Trying Not To Get Excited

I'm a big fan of winter.  I like that it gets very cold and snows.  From December 1 to March 1 I would love for it to be about 20 degrees with at least an inch or two of snow covering the ground constantly.

Most people do not appreciate my view on Winter, which I can understand, but I still enjoy waking up to a blanket of white.  I know I am kind of prejudiced towards a typical winter, given Erik's winter profession providing snow removal, but it really doesn't have as much to do with our income as it does my hatred of mud.

I  HATE  MUD!

Hate it!

There's not a square inch of ground on our 40 acres that is without mud.  Most days, that includes my house.  It makes me nuts!  The amount of work mud creates for me is unbelievable.  Everyone in the house requires at least two changes of clothes per day.  Willie J, of course, requires at least three or four.  No one respects my boundaries of TAKE YOUR SHOES OFF AT THE DOOR and I frequently find someone traipsing through the house with muddy boots on.  Apparently, having mud caked boots is the only time my family remembers the rule:  If you need to talk to me, come find me.  Don't stand there and just shout "MOMMA!" If you are perfectly clean and want me, by all means, stand in your bedroom and yell for me when I'm down in the laundry room up to my elbows shouting out all of our mud stained clothes.  But if you are covered in mud and most likely manure and want me, please, by all means walk STOMP all through the house as you search for me.  Especially if I am in the upstairs bathroom.  There's nothing I love more than being disturbed during my bathroom break.  Unless of course, it's coming out of the bathroom to find a trail of mud down the stairs, through all the downstairs rooms and back to the laundry room where you are now taking off all of your muddy gear.

However, as we approach spring, I am looking forward to the warmer days and I'm getting used to the mud.  Although our cellar has a lot to be desired, we set it up over the weekend for the kids to be able to enter through the basement door, disrobe of their muddy attire, and come upstairs through the basement.  It has cut down on the mud considerably this weekend, which was especially important as I had spent the entire week thoroughly cleaning the house.  Like, moving furniture and washing baseboards kind of cleaning.  Three days in and we're holding pretty well.  I only had to sweep four times today and I didn't have to run the vacuum at all.

I'm also getting kind of excited over the fact that we may actually have a real Easter break.  Our school is scheduled to have the Wednesday before Easter through the Tuesday after off as part of their building in snow days into the schedule just in case.  We haven't even had a delay this year, which has been kind of sad, but I had looking forward to this potentially long break.

That was until I was reminded of the Ides of March.  This particular phrase has always stuck with me from High School - I want to say it was 10th grade - when we read Julius Caesar in English class.  In modern times, the term Ides of March is best known as the date on which Julius Caesar was killed in 44 B.C. Caesar was stabbed (23 times) to death in the Roman Senate by a group of conspirators led by Marcus Junius Brutus and Gaius Cassius Longinus.

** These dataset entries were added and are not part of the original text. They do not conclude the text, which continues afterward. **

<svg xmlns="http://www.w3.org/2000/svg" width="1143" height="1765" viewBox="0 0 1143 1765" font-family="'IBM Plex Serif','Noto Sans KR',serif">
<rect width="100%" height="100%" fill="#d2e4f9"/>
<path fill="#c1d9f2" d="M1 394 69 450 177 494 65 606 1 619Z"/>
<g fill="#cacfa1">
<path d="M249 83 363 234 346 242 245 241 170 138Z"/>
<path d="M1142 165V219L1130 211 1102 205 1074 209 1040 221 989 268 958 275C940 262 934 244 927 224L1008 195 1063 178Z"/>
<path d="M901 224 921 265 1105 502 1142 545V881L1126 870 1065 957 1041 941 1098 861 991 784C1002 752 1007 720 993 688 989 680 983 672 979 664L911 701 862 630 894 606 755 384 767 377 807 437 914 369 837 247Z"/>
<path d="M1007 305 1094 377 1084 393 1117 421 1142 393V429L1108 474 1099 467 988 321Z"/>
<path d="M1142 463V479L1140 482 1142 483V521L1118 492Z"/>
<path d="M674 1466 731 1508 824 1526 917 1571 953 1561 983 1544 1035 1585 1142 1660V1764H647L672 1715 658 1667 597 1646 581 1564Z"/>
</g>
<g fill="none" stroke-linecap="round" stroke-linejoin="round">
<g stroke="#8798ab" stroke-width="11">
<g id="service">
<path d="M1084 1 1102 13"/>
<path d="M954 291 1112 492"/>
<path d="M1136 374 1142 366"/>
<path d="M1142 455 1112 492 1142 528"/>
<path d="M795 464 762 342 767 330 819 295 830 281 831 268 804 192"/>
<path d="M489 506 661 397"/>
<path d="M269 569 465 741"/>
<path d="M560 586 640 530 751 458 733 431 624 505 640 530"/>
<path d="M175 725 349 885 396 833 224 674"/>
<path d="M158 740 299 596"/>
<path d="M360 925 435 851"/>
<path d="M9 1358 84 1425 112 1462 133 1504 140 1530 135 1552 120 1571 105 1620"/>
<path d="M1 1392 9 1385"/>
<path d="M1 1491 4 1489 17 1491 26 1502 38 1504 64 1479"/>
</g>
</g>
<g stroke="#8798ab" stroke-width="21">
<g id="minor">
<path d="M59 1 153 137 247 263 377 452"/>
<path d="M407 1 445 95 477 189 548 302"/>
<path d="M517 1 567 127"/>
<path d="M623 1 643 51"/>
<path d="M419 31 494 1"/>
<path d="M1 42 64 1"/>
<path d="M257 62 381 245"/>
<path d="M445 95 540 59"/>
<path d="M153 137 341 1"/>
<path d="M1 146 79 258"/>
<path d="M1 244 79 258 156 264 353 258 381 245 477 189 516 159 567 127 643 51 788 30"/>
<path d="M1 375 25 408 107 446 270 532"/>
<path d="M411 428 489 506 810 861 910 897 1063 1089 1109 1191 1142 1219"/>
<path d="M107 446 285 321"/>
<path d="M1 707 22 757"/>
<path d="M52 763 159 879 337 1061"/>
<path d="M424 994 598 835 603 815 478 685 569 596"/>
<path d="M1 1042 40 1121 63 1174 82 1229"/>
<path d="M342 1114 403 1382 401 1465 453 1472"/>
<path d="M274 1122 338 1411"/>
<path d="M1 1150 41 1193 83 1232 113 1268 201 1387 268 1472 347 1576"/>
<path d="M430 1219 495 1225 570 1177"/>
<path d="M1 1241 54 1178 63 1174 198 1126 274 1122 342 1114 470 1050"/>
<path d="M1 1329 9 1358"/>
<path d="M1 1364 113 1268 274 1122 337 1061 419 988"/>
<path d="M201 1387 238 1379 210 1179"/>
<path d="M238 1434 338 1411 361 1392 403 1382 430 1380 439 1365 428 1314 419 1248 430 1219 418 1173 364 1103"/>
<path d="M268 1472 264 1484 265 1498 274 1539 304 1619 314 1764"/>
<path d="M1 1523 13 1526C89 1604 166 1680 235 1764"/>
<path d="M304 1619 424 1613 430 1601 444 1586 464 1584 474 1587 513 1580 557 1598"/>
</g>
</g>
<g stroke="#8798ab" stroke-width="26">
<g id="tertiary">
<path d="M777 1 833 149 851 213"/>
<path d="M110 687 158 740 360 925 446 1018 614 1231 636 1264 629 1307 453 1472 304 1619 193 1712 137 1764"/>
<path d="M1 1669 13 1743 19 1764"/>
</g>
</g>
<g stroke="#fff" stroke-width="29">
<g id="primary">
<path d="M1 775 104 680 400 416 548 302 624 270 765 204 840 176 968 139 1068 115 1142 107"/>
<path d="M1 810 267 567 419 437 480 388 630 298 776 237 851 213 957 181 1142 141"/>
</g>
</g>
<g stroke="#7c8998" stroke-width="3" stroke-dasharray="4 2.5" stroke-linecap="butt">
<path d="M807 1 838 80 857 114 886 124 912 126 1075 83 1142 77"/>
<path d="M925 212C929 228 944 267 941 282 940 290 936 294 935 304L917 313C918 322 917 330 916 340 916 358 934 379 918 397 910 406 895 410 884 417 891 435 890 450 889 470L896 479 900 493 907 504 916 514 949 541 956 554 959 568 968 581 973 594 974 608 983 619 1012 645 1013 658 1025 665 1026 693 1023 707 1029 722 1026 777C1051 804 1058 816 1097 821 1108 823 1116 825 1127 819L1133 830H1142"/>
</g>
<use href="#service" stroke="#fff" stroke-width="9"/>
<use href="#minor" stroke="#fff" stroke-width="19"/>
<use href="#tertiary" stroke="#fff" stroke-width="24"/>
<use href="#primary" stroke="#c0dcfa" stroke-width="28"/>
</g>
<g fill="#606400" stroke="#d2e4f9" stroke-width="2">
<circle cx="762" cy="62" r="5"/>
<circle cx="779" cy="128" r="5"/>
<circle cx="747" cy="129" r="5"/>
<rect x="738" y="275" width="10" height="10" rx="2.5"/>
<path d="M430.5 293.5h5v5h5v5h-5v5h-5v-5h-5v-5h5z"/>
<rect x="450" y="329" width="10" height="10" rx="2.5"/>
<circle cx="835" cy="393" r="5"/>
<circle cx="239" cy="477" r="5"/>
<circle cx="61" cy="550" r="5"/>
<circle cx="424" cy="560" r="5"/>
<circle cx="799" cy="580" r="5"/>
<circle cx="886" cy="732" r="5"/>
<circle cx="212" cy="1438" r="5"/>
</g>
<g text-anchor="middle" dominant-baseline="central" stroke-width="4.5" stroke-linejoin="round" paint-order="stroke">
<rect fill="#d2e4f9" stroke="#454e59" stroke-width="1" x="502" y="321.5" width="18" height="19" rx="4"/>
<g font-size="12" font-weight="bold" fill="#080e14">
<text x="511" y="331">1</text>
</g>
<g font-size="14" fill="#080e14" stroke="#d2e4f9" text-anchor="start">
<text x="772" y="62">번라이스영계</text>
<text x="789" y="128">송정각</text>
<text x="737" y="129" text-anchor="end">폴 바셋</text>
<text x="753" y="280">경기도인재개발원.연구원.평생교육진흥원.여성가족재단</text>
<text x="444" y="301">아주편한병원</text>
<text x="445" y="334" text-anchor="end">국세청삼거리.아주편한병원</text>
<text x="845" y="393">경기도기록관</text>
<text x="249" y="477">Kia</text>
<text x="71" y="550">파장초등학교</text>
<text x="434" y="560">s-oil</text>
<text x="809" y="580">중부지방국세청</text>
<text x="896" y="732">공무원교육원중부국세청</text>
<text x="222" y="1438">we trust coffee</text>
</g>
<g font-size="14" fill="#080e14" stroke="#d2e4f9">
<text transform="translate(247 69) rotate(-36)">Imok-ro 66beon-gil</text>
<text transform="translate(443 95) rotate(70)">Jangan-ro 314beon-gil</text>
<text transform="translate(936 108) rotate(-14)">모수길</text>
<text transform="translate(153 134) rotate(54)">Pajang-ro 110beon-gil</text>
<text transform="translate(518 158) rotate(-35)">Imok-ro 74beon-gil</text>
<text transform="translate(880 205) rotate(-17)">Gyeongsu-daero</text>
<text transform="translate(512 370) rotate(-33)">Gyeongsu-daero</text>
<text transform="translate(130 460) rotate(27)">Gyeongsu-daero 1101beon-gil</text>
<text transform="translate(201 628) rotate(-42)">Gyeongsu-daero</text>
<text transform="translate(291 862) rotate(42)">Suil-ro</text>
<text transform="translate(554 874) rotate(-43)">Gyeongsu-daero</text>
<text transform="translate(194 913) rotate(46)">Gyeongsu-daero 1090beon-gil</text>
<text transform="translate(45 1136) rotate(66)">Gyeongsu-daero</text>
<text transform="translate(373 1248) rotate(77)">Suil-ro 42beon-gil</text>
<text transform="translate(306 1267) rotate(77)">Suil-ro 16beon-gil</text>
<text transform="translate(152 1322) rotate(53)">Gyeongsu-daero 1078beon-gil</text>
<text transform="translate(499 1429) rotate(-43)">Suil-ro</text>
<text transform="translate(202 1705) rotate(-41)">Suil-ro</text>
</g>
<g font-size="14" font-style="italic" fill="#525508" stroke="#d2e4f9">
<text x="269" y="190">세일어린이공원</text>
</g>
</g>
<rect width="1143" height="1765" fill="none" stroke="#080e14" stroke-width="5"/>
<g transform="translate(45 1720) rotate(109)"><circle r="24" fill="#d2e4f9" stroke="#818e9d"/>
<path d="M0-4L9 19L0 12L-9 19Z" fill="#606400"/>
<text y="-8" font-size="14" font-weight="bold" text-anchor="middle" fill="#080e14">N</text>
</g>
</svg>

The group included 60 other co-conspirators according to Plutarch.[2]
According to Plutarch, a seer had foreseen that Caesar would be harmed not later than the Ides of March and on his way to the Theatre of Pompey (where he would be assassinated), Caesar met that seer and joked, "The ides of March have come", meaning to say that the prophecy had not been fulfilled, to which the seer replied "Ay, Caesar; but not gone."[3] This meeting is famously dramatized in William Shakespeare's play Julius Caesar, when Caesar is warned by the soothsayer to "beware the Ides of March."[4][5]  

This sticks with  me because during my late high school years, the Ides of March (March 15) is the day before my mom's (and now Maggie's) birthday and we had two years of very bad blizzards around the Ides of March.  So I always associate the Ides of March with blizzards.  Last year was not too different as I discovered as I went through some pictures from last year.  I found these, taken March 11, 2011.










What a difference the snow makes.

I'll curb my enthusiasm for a while in anticipation of what could happen with the Ides of March, but I'll be enjoying these amazing, warm February days as we head into Leap Day.  And if March 2012 COMES IN and GOES OUT like a lamb, I won't complain!